Originality: This paper focuses on generating tabular data comprised of both continuous variables and categorical (discrete) variables. With some methodological ideas such as mode-specific normalization, and using conditional GAN to counter feature-imbalance, the proposed approach outperforms previous methods. In addition, related works are well cited. Quality: It is rather difficult to assess the importance of the methodological contributions of this paper without any ablation study. It would have been informative if I could see how influential mode-specific normalization and train-by-sampling were. It is also a weakening factor that TVAE mostly outperforms TGAN, the main model of this paper, in most tasks. Clarity: The paper is clearly written and easy to understand. Sufficient details are provided to reproduce the results with some effort. However, it would make the paper stronger if the source code and the benchmark datasets were publicly available. Significance: There are demands for generating synthetic tabular data, and this work will clearly be a milestone in that effort. It is doubtful if the community will use TGAN, but it is likely that they will at least use TVAE. ---------------------------------------------------------------------------------------- After reading the author feedback: I appreciate the ablation study. The argument for supporting TGAN's strength over TVAE is not unreasonable, but there is no empirical evidence to support the claim. Overall, I'm keeping the score to 6.

Reviewer 3

Originality: The paper has several novel contributions on tabular data representation learning and generative modeling. Quality: The technical contribution of the approaches are at a high level, although there is room for improvement when the connection with implementations is considered. Clarity: The paper is overall well-written, the notations and explanations are easy to follow. Significance: Tabular data is vastly understudied despite its popularity in real-world AI. Many fundamental challenges of tabular data learning are throughly studied in this paper, showing excellent results on generative modeling. I believe the topic of the paper is very important.
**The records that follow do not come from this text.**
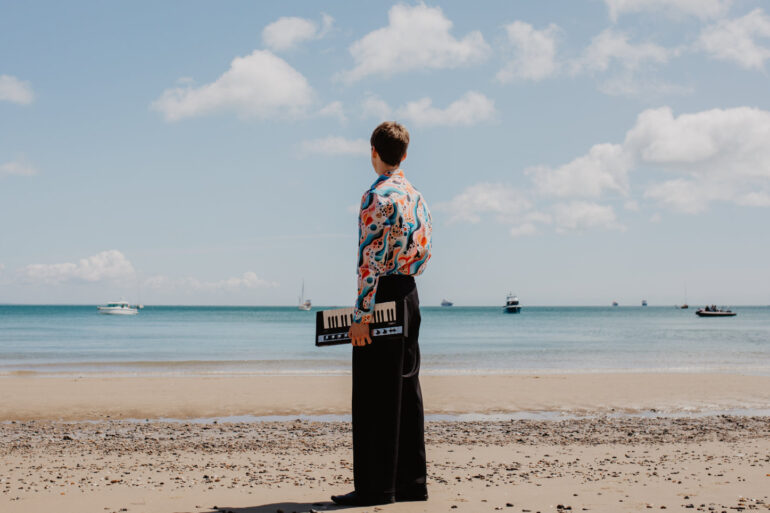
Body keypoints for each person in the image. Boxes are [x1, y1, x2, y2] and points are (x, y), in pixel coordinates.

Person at [331, 121, 432, 507]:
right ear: (404, 154)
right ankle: (412, 482)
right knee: (407, 387)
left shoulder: (375, 197)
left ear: (373, 151)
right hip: (409, 292)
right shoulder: (417, 196)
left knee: (374, 392)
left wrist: (362, 314)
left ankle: (376, 488)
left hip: (383, 294)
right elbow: (424, 251)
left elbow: (369, 262)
Further comments/questions: - Reversible data transformation would be very important for discriminative modeling as well. Were they considered for critic models, for evaluation purposes? - How extensively neural network hyperparameters are optimized? Is there room for improvement through better hyperparameter optimization? More discussions would be valuable. - I couldn't understand why VAE outperforms GANs significantly in some cases. Are there fundamental optimization issues?